En el reciente Congreso de las Iglesias del Sur, surgió que en nuestro espléndida Italia Meridional el paro juvenil ha llegado al 57%, mientras que media italiana es del 40%: cada año emigran de nuestro País unos treinta mil jóvenes en busca de fortuna. Si se considera que para llevar a un hijo de cero a 18 años son necesarios de media unos 171 mil euros, se comprende qué capital se emplea −además de las energías espirituales, morales y sociales− para preparar a jóvenes que llevarán su formación y competencia fuera de Italia. Otro fenómeno que parece ser desconocido, se refiere a los que −no teniendo ni estudios ni ocupación− se encierran en casa creándose un mundo virtual: en Italia se estima que sean al menos 6.000. Sin embargo, el 92% de los jóvenes declara el deseo de formar su propia familia y de tener dos o más hijos: es un extraordinario dato de confianza, pero que desgraciadamente se queda en vano por la falta de trabajo estable. Sin trabajo no hay dignidad personal, no hay seguridad social, no hay posibilidad de hacer familia, no hay futuro: el camino hacia la próxima Semana Social de los católicos de Italia en Cagliari −hablaremos en estos días− desea mostrar ese estado de cosas y, a la vez, contribuir de manera propositiva a su superación.
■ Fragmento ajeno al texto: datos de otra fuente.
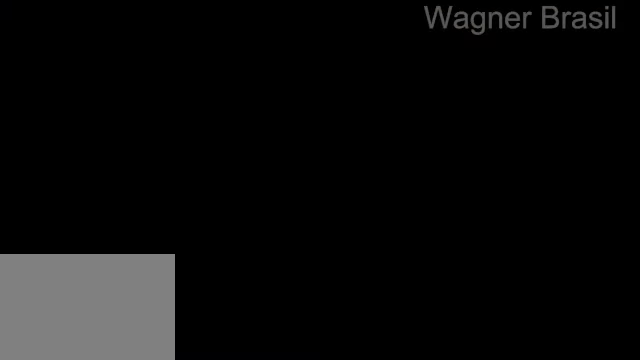
{"buttons": ["SQUARE"], "left_stick": "up", "right_stick": "center", "events": [[150, "R1", "up"], [200, "SQUARE", "down"], [200, "right_stick", "center"]]}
Otros Países desde siempre viven la que podríamos llamar la cultura del cambio de trabajo: seguramente tiene sus ventajas, especialmente en tiempos de fuerte crisis. Pero esa mentalidad no parece pertenecer a nuestra cultura, que −a su vez− contiene otras ventajas. La preparación seria, la capacidad de relación, el sentido de equipo, el espíritu de adaptación… y otras más, son ingredientes cualificados. Por otra parte, sabemos que la afección al propio trabajo y el sentido de pertenencia a un ambiente, son valores importantes para los trabajadores y para las empresas: requieren una cierta estabilidad.
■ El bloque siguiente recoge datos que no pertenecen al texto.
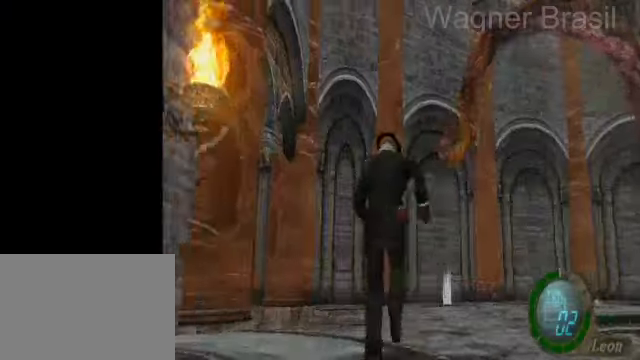
{"buttons": ["SQUARE"], "left_stick": "up", "right_stick": "center", "events": []}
Vinculada a la cuestión del trabajo, está creciendo la preocupación por la continua bajada demográfica: en 2015 los nacimientos fueron 486.000, en 2016 hubo un nuevo record negativo de 474.000 (- 2,4%), teniendo en cuenta incluso los niños nacidos de familias de inmigrantes, mientras que la edad media resulta crecer de manera sensible. ¿Existe una incisiva política que anime y apoye la natalidad? Cada vez estamos más convencidos de que −además del trabajo− es urgente incidir en una fiscalidad más humana, y pedimos llegar al llamado «factor familia» que las Asociaciones −a partir del Forum de las Familias− proponen desde hace años. Un dato interesante se refiere a las familias llamadas numerosas, es decir, con cuatro hijos o más: en Italia son 150.000, mientras que con al menos tres hijos son casi un millón. ¡El común testimonio es que los hijos regeneran a los padres!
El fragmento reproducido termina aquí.